Grandes dates

L’Orne contemporain est l’héritier d’une tradition industrielle pluriséculaire. Métallurgie, textile, imprimerie…

Les activités traditionnelles ont façonné le territoire et contribué à l’émergence d’une véritable culture de l’innovation et de l’adaptabilité. Aujourd’hui, l’Orne reste à la pointe des évolutions technologiques, avec l’arrivée en force des métiers du télé-travail.

L’Ancien Régime

Dès le XVIIIe siècle, l’Orne compte parmi les territoires les plus dynamiques de France.
Le principal moteur du développement économique ? La production agricole, spécialisée dans les céréales, les fruits et les produits laitiers.
Le rendement élevé des exploitations permet une exportation massive vers les autres provinces du royaume. En 1789, alors que la plupart des territoires français produisent à peine de quoi faire vivre leurs habitants, l’Orne exporte plus de 25 % de sa production annuelle de fromages.
 
Au-delà de nos frontières, la réputation du territoire tient à la qualité de sa production textile.
Dans les régions d’Argentan, d’Alençon et de Mortagne, les innombrables ateliers de la puissante industrie toilière fabriquent des draps expédiés dans toute l’Europe. Et avec la création du célèbre « point d’Alençon » par Madame de La Perrière, la production dentellière prend son essor dès 1650.
Techniques de l’aiguille, des fuseaux ou du filet… Alençon, Argentan et La Perrière deviennent des villes de référence, reconnues pour l’habileté et l’ingéniosité de leurs ouvrières. 
 
Mais pour les paysans pauvres, le principal pourvoyeur d’emploi reste la métallurgie. Les forges, les fonderies et les tréfileries forment un réseau serré de petites fabriques, établies au bord des cours d’eau. Le développement de la sidérurgie au XVIIIe siècle leur permet d’accroître leur production et de jouer un rôle-clé dans la vitalité économique du territoire.
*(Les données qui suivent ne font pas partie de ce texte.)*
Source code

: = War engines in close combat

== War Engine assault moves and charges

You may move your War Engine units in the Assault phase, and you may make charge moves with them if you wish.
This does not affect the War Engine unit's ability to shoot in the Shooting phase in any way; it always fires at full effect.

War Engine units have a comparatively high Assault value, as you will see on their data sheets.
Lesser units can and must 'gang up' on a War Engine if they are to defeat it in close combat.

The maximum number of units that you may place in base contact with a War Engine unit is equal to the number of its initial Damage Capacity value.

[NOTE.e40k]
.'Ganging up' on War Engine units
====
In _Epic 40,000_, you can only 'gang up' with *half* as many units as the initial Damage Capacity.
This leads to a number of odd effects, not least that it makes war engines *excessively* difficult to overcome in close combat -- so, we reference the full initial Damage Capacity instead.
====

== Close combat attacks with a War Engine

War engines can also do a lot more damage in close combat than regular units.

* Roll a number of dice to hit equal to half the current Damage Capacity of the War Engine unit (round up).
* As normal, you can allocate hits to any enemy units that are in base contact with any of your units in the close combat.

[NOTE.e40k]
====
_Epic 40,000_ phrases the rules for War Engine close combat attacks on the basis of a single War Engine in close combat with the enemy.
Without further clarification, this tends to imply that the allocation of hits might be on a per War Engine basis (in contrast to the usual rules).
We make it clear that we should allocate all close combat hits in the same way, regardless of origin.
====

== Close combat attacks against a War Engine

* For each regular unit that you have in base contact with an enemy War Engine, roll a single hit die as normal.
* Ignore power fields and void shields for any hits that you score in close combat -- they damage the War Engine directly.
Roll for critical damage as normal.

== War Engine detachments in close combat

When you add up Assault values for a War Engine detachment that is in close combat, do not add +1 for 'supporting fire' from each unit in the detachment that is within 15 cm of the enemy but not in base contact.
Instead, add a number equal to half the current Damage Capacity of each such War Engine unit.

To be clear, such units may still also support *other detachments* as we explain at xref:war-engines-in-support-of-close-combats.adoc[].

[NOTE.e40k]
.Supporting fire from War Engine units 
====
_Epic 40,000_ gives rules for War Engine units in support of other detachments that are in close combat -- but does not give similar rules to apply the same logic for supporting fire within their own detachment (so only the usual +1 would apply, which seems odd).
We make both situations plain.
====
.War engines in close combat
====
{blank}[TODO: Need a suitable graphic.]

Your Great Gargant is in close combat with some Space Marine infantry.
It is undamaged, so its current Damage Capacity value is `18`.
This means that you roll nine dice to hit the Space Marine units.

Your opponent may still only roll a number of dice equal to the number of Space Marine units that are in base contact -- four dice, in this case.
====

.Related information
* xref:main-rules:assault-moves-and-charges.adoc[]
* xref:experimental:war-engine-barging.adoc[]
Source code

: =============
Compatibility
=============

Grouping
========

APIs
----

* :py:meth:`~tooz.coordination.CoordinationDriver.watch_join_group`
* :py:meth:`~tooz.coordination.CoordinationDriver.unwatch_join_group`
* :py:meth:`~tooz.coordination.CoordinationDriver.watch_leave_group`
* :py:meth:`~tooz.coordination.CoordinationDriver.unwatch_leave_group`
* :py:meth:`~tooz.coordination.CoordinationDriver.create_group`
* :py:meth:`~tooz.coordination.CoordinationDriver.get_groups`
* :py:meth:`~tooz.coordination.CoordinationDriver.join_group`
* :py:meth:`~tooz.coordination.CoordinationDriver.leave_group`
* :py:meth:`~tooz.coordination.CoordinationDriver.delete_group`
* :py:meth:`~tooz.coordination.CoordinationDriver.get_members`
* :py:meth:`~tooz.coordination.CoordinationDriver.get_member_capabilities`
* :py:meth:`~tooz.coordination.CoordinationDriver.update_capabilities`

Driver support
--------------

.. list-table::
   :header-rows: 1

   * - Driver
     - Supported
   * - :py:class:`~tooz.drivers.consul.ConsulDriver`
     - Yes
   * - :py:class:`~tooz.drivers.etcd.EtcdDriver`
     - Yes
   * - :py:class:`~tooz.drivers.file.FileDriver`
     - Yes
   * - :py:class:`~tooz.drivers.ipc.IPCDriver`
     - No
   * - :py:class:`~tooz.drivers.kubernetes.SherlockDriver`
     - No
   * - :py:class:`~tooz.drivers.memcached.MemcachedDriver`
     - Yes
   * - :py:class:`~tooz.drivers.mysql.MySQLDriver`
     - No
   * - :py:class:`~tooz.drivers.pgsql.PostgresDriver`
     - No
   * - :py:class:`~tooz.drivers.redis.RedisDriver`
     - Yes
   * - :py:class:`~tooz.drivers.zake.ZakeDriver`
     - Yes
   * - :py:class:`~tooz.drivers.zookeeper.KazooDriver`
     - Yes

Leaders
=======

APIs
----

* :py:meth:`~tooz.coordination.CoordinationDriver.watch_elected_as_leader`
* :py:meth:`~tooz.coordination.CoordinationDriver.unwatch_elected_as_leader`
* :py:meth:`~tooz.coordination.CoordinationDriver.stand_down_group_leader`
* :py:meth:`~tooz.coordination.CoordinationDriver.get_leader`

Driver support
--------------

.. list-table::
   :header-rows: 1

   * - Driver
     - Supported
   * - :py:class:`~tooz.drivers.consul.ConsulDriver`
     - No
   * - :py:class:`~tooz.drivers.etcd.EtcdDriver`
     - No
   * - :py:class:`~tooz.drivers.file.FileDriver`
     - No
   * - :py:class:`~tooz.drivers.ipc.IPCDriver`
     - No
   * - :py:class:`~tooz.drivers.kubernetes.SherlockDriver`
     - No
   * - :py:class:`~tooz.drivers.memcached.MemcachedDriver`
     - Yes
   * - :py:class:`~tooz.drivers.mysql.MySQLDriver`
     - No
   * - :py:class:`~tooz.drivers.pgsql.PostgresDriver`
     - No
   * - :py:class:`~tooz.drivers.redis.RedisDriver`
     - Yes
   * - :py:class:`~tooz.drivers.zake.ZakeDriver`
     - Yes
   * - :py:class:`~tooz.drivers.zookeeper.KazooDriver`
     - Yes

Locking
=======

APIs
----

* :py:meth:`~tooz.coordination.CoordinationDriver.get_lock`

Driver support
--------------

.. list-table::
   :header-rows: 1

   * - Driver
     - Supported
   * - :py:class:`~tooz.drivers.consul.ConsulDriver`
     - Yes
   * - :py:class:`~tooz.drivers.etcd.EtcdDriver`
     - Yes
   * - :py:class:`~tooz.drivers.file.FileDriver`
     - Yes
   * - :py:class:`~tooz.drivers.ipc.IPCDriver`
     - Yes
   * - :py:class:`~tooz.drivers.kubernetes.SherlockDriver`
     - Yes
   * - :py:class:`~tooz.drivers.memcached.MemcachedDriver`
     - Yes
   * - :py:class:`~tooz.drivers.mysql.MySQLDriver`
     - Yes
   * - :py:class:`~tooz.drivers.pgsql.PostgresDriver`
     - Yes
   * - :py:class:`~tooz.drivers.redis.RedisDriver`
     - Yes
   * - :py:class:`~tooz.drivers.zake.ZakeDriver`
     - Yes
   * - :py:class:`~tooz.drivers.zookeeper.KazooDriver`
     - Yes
La Révolution Industrielle

Au XIXe siècle, l’essor démographique soutient l’expansion de la production agricole et l’apparition d’industries mécanisées, destinées à la production de masse.
 
Activité traditionnelle depuis la création par Colbert du Haras National du Pin, l’élevage du cheval connaît son âge d’or à partir de 1850, grâce aux besoins conjugués de la Compagnie des omnibus parisiens et du marché américain. Les Percherons, jusqu’alors réservés aux travaux des champs, battent désormais le pavé des grandes métropoles.
 
Les activités traditionnelles de l’Orne, textile et métallurgie, se transforment pour devenir des activités modernes, aux rendements et aux chiffres d’affaires élevés. L’industrie cotonnière s’installe à Flers en 1850. La métallurgie se diversifie avec la création de la plus grande épinglerie de France. Au début du XXe siècle, le développement massif de l’imprimerie marque l’entrée définitive de l’Orne dans un système d’économie de marché.

L’Orne contemporain

L’après-guerre voit le renforcement du tissu industriel de l’Orne, avec l’implantation d’entreprises d’envergure internationale : Moulinex en 1954, Philips et M.C.I. en 1957.
Mais surtout, au XXe siècle, l’Orne accompagne le bouleversement majeur du monde du travail : l’accroissement considérable du poids du secteur tertiaire dans le paysage économique. Actuellement, services et commerces réunis représentent près de 68 000 actifs, soit 60 % des emplois du département.
 
Depuis dix ans, le département bénéficie à plein du développement des nouvelles technologies de la communication (téléphonie mobile, haut débit accessible sur l'ensemble du département). Avec le développement du télé-travail, cadres et entreprises s’installent en nombre dans l’Orne, pour bénéficier d’un cadre de vie préservé à seulement 1h40 de Paris.
En 1998, une plate-forme téléphonique est créée à Saint-Céneri-le-Géréi. Depuis 2003, le village d’Essay accueille un réseau de télé-travailleurs indépendants dans le secteur des arts graphiques, de l’informatique, de la presse et de l’édition.
 
La vitalité économique du département se traduit en outre par un taux de chômage plus faible que la moyenne nationale : seulement 8% de la population active contre 9,1% au niveau national (mai 2006).